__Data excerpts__
* * * *

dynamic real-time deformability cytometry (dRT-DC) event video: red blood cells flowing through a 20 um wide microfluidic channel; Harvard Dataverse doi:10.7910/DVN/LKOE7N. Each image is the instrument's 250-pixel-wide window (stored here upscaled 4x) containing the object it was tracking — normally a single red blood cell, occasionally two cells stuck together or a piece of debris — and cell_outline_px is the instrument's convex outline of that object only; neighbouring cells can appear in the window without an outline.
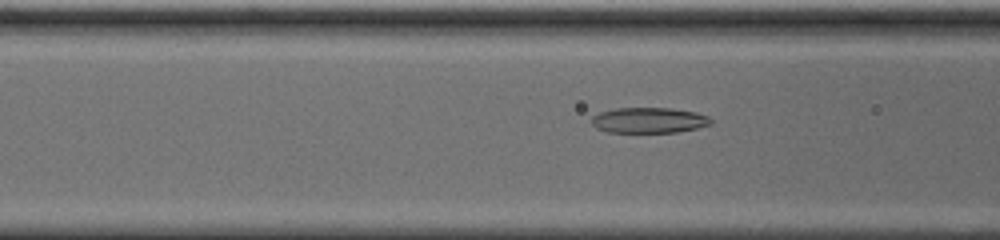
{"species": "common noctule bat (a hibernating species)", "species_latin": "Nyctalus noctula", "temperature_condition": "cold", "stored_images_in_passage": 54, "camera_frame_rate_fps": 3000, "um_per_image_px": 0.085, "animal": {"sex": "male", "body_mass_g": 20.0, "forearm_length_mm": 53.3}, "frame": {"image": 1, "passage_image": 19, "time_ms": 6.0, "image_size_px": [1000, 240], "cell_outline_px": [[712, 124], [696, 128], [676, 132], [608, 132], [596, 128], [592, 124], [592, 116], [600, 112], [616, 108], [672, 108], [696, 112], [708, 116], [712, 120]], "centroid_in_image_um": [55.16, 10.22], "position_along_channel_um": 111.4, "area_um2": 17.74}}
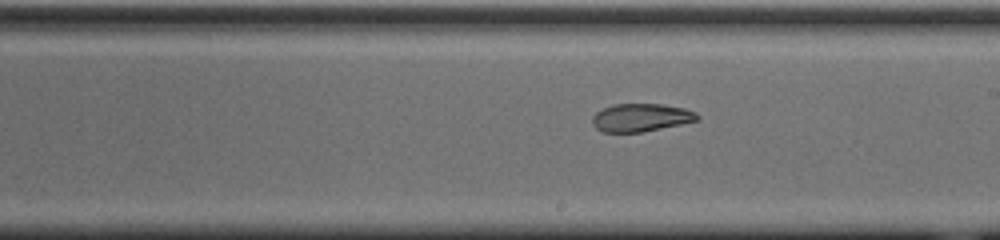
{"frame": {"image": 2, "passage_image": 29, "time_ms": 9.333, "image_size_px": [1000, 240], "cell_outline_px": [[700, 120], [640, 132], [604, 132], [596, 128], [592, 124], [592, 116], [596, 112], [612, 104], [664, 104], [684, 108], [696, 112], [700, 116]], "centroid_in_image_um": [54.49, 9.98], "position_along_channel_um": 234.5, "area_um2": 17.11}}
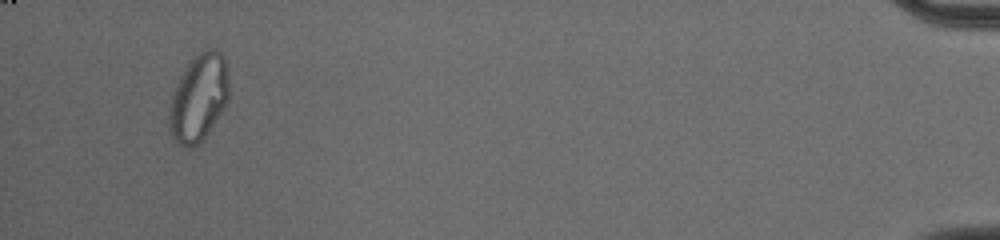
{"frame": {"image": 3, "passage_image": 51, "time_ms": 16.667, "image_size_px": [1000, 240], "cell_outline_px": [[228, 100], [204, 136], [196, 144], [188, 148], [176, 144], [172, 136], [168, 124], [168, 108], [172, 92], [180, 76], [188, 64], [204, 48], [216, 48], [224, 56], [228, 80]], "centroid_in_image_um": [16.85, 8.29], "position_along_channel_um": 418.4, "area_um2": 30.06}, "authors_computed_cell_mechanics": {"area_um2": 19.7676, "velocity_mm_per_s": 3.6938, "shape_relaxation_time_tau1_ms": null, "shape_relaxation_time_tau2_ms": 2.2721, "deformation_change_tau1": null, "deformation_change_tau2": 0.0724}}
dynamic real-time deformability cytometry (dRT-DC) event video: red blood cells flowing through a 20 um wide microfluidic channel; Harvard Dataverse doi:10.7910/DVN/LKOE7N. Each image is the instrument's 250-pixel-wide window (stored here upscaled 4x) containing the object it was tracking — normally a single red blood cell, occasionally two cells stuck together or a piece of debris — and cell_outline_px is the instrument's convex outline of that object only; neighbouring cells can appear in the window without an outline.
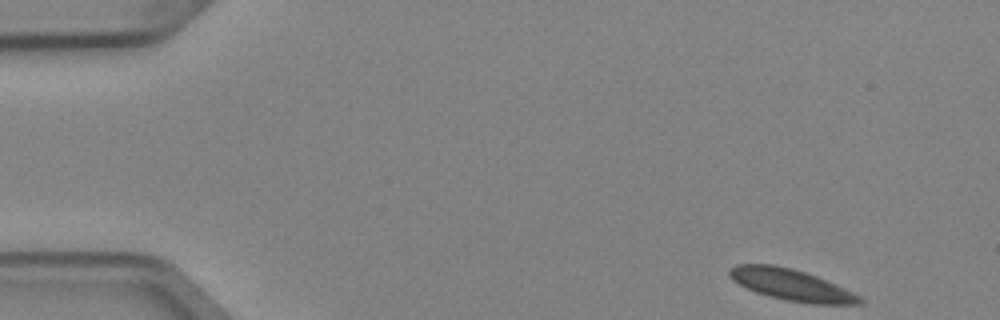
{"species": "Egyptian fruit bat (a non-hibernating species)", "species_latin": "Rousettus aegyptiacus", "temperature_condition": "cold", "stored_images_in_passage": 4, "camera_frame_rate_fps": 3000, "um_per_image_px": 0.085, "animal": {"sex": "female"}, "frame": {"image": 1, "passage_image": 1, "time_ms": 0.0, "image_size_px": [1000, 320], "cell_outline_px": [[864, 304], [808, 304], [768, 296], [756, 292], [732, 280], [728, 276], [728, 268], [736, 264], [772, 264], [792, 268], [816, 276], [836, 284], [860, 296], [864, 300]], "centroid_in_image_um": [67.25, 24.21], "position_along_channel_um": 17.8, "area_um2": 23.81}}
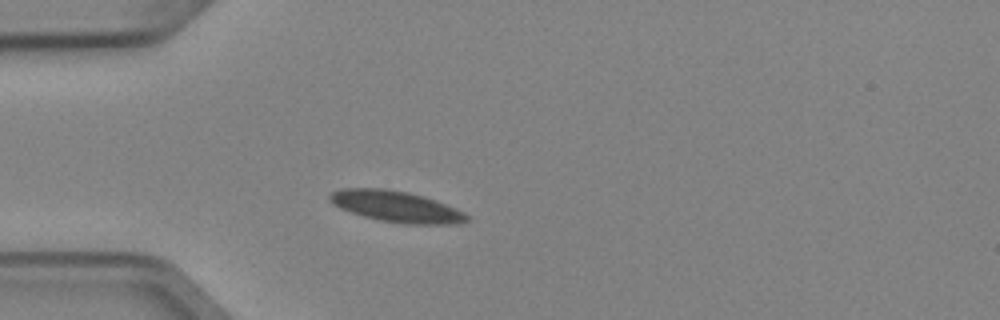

* * * *

__Objective__
The records above are to be reproduced exactly; the pictures are to be left out.

__The result__
dynamic real-time deformability cytometry (dRT-DC) event video: red blood cells flowing through a 20 um wide microfluidic channel; Harvard Dataverse doi:10.7910/DVN/LKOE7N. Each image is the instrument's 250-pixel-wide window (stored here upscaled 4x) containing the object it was tracking — normally a single red blood cell, occasionally two cells stuck together or a piece of debris — and cell_outline_px is the instrument's convex outline of that object only; neighbouring cells can appear in the window without an outline.
{"species": "common noctule bat (a hibernating species)", "species_latin": "Nyctalus noctula", "temperature_condition": "cold", "stored_images_in_passage": 54, "camera_frame_rate_fps": 3000, "um_per_image_px": 0.085, "animal": {"sex": "male", "body_mass_g": 20.0, "forearm_length_mm": 53.3}, "frame": {"image": 1, "passage_image": 19, "time_ms": 6.0, "image_size_px": [1000, 240], "cell_outline_px": [[712, 124], [696, 128], [676, 132], [608, 132], [596, 128], [592, 124], [592, 116], [600, 112], [616, 108], [672, 108], [696, 112], [708, 116], [712, 120]], "centroid_in_image_um": [55.16, 10.22], "position_along_channel_um": 111.4, "area_um2": 17.74}}
{"frame": {"image": 2, "passage_image": 29, "time_ms": 9.333, "image_size_px": [1000, 240], "cell_outline_px": [[700, 120], [640, 132], [604, 132], [596, 128], [592, 124], [592, 116], [596, 112], [612, 104], [664, 104], [684, 108], [696, 112], [700, 116]], "centroid_in_image_um": [54.49, 9.98], "position_along_channel_um": 234.5, "area_um2": 17.11}}
{"frame": {"image": 3, "passage_image": 51, "time_ms": 16.667, "image_size_px": [1000, 240], "cell_outline_px": [[228, 100], [204, 136], [196, 144], [188, 148], [176, 144], [172, 136], [168, 124], [168, 108], [172, 92], [180, 76], [188, 64], [204, 48], [216, 48], [224, 56], [228, 80]], "centroid_in_image_um": [16.85, 8.29], "position_along_channel_um": 418.4, "area_um2": 30.06}, "authors_computed_cell_mechanics": {"area_um2": 19.7676, "velocity_mm_per_s": 3.6938, "shape_relaxation_time_tau1_ms": null, "shape_relaxation_time_tau2_ms": 2.2721, "deformation_change_tau1": null, "deformation_change_tau2": 0.0724}}
dynamic real-time deformability cytometry (dRT-DC) event video: red blood cells flowing through a 20 um wide microfluidic channel; Harvard Dataverse doi:10.7910/DVN/LKOE7N. Each image is the instrument's 250-pixel-wide window (stored here upscaled 4x) containing the object it was tracking — normally a single red blood cell, occasionally two cells stuck together or a piece of debris — and cell_outline_px is the instrument's convex outline of that object only; neighbouring cells can appear in the window without an outline.
{"species": "Egyptian fruit bat (a non-hibernating species)", "species_latin": "Rousettus aegyptiacus", "temperature_condition": "cold", "stored_images_in_passage": 4, "camera_frame_rate_fps": 3000, "um_per_image_px": 0.085, "animal": {"sex": "female"}, "frame": {"image": 1, "passage_image": 1, "time_ms": 0.0, "image_size_px": [1000, 320], "cell_outline_px": [[864, 304], [808, 304], [768, 296], [756, 292], [732, 280], [728, 276], [728, 268], [736, 264], [772, 264], [792, 268], [816, 276], [836, 284], [860, 296], [864, 300]], "centroid_in_image_um": [67.25, 24.21], "position_along_channel_um": 17.8, "area_um2": 23.81}}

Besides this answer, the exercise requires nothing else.